Write out all the data again, exactly as it stands.

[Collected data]
## start
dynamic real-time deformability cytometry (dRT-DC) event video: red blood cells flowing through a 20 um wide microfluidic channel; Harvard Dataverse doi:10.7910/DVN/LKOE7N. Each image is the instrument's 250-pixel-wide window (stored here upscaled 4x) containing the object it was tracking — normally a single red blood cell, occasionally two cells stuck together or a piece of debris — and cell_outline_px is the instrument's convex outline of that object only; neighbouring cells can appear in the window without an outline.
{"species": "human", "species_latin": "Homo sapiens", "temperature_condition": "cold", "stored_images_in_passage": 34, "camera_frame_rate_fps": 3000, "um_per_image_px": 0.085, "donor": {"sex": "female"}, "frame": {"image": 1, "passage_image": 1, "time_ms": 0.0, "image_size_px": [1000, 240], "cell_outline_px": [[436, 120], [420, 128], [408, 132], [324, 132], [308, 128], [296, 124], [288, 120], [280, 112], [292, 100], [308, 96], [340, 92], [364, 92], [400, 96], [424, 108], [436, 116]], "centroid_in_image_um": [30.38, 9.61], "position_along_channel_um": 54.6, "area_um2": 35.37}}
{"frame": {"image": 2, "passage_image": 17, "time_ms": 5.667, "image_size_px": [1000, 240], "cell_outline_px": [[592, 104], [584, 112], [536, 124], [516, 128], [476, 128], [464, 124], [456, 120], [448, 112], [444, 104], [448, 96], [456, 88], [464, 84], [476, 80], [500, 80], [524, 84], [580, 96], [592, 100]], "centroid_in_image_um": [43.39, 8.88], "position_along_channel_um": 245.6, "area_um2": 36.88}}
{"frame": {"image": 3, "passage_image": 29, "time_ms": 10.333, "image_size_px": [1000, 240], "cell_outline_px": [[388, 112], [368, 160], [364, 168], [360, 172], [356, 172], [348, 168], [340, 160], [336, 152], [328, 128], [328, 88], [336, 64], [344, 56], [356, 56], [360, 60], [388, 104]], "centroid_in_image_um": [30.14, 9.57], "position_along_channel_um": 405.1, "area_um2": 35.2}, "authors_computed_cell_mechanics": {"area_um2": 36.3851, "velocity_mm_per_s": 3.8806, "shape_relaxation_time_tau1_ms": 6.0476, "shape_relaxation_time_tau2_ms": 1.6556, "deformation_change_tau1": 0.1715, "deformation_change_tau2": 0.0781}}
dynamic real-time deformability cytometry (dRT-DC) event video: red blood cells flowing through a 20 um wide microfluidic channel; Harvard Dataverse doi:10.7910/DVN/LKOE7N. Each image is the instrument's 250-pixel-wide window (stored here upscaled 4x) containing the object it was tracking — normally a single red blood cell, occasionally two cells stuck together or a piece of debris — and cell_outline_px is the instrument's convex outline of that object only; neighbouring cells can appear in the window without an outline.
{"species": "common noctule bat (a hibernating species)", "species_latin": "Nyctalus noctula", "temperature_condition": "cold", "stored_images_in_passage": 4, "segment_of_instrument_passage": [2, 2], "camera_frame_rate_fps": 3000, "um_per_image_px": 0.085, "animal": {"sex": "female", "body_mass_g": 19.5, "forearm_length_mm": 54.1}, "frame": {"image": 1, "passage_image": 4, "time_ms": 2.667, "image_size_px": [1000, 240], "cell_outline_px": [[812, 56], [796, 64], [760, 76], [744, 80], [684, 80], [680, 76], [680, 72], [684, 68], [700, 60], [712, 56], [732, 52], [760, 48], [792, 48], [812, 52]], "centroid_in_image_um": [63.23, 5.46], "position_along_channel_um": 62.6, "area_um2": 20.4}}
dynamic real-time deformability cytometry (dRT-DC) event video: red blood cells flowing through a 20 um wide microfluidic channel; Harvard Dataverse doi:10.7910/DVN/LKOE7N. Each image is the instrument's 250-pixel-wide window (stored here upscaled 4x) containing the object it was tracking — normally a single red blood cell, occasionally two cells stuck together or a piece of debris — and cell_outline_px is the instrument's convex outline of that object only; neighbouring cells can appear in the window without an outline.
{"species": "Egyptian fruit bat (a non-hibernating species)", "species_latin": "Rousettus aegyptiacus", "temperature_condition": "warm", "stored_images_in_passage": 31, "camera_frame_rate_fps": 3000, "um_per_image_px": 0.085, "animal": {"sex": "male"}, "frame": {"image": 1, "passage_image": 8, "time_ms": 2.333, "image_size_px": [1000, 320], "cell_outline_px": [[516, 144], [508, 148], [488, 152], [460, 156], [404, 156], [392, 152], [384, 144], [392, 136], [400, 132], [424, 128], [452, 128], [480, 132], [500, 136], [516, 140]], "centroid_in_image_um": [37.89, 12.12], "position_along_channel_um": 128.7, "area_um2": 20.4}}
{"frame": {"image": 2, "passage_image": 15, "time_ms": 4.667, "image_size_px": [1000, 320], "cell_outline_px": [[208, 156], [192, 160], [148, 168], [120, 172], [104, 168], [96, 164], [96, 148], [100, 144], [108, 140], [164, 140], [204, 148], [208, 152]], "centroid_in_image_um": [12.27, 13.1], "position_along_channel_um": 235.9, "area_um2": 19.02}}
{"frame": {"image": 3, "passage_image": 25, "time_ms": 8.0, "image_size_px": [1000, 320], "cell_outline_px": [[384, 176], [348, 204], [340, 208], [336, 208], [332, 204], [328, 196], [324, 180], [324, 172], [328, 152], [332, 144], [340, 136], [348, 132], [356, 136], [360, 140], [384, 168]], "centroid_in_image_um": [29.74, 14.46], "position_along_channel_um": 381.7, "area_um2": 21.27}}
## end
EXERCISE ANSWER:
dynamic real-time deformability cytometry (dRT-DC) event video: red blood cells flowing through a 20 um wide microfluidic channel; Harvard Dataverse doi:10.7910/DVN/LKOE7N. Each image is the instrument's 250-pixel-wide window (stored here upscaled 4x) containing the object it was tracking — normally a single red blood cell, occasionally two cells stuck together or a piece of debris — and cell_outline_px is the instrument's convex outline of that object only; neighbouring cells can appear in the window without an outline.
{"species": "human", "species_latin": "Homo sapiens", "temperature_condition": "cold", "stored_images_in_passage": 34, "camera_frame_rate_fps": 3000, "um_per_image_px": 0.085, "donor": {"sex": "female"}, "frame": {"image": 1, "passage_image": 1, "time_ms": 0.0, "image_size_px": [1000, 240], "cell_outline_px": [[436, 120], [420, 128], [408, 132], [324, 132], [308, 128], [296, 124], [288, 120], [280, 112], [292, 100], [308, 96], [340, 92], [364, 92], [400, 96], [424, 108], [436, 116]], "centroid_in_image_um": [30.38, 9.61], "position_along_channel_um": 54.6, "area_um2": 35.37}}
{"frame": {"image": 2, "passage_image": 17, "time_ms": 5.667, "image_size_px": [1000, 240], "cell_outline_px": [[592, 104], [584, 112], [536, 124], [516, 128], [476, 128], [464, 124], [456, 120], [448, 112], [444, 104], [448, 96], [456, 88], [464, 84], [476, 80], [500, 80], [524, 84], [580, 96], [592, 100]], "centroid_in_image_um": [43.39, 8.88], "position_along_channel_um": 245.6, "area_um2": 36.88}}
{"frame": {"image": 3, "passage_image": 29, "time_ms": 10.333, "image_size_px": [1000, 240], "cell_outline_px": [[388, 112], [368, 160], [364, 168], [360, 172], [356, 172], [348, 168], [340, 160], [336, 152], [328, 128], [328, 88], [336, 64], [344, 56], [356, 56], [360, 60], [388, 104]], "centroid_in_image_um": [30.14, 9.57], "position_along_channel_um": 405.1, "area_um2": 35.2}, "authors_computed_cell_mechanics": {"area_um2": 36.3851, "velocity_mm_per_s": 3.8806, "shape_relaxation_time_tau1_ms": 6.0476, "shape_relaxation_time_tau2_ms": 1.6556, "deformation_change_tau1": 0.1715, "deformation_change_tau2": 0.0781}}
dynamic real-time deformability cytometry (dRT-DC) event video: red blood cells flowing through a 20 um wide microfluidic channel; Harvard Dataverse doi:10.7910/DVN/LKOE7N. Each image is the instrument's 250-pixel-wide window (stored here upscaled 4x) containing the object it was tracking — normally a single red blood cell, occasionally two cells stuck together or a piece of debris — and cell_outline_px is the instrument's convex outline of that object only; neighbouring cells can appear in the window without an outline.
{"species": "common noctule bat (a hibernating species)", "species_latin": "Nyctalus noctula", "temperature_condition": "cold", "stored_images_in_passage": 4, "segment_of_instrument_passage": [2, 2], "camera_frame_rate_fps": 3000, "um_per_image_px": 0.085, "animal": {"sex": "female", "body_mass_g": 19.5, "forearm_length_mm": 54.1}, "frame": {"image": 1, "passage_image": 4, "time_ms": 2.667, "image_size_px": [1000, 240], "cell_outline_px": [[812, 56], [796, 64], [760, 76], [744, 80], [684, 80], [680, 76], [680, 72], [684, 68], [700, 60], [712, 56], [732, 52], [760, 48], [792, 48], [812, 52]], "centroid_in_image_um": [63.23, 5.46], "position_along_channel_um": 62.6, "area_um2": 20.4}}
dynamic real-time deformability cytometry (dRT-DC) event video: red blood cells flowing through a 20 um wide microfluidic channel; Harvard Dataverse doi:10.7910/DVN/LKOE7N. Each image is the instrument's 250-pixel-wide window (stored here upscaled 4x) containing the object it was tracking — normally a single red blood cell, occasionally two cells stuck together or a piece of debris — and cell_outline_px is the instrument's convex outline of that object only; neighbouring cells can appear in the window without an outline.
{"species": "Egyptian fruit bat (a non-hibernating species)", "species_latin": "Rousettus aegyptiacus", "temperature_condition": "warm", "stored_images_in_passage": 31, "camera_frame_rate_fps": 3000, "um_per_image_px": 0.085, "animal": {"sex": "male"}, "frame": {"image": 1, "passage_image": 8, "time_ms": 2.333, "image_size_px": [1000, 320], "cell_outline_px": [[516, 144], [508, 148], [488, 152], [460, 156], [404, 156], [392, 152], [384, 144], [392, 136], [400, 132], [424, 128], [452, 128], [480, 132], [500, 136], [516, 140]], "centroid_in_image_um": [37.89, 12.12], "position_along_channel_um": 128.7, "area_um2": 20.4}}
{"frame": {"image": 2, "passage_image": 15, "time_ms": 4.667, "image_size_px": [1000, 320], "cell_outline_px": [[208, 156], [192, 160], [148, 168], [120, 172], [104, 168], [96, 164], [96, 148], [100, 144], [108, 140], [164, 140], [204, 148], [208, 152]], "centroid_in_image_um": [12.27, 13.1], "position_along_channel_um": 235.9, "area_um2": 19.02}}
{"frame": {"image": 3, "passage_image": 25, "time_ms": 8.0, "image_size_px": [1000, 320], "cell_outline_px": [[384, 176], [348, 204], [340, 208], [336, 208], [332, 204], [328, 196], [324, 180], [324, 172], [328, 152], [332, 144], [340, 136], [348, 132], [356, 136], [360, 140], [384, 168]], "centroid_in_image_um": [29.74, 14.46], "position_along_channel_um": 381.7, "area_um2": 21.27}}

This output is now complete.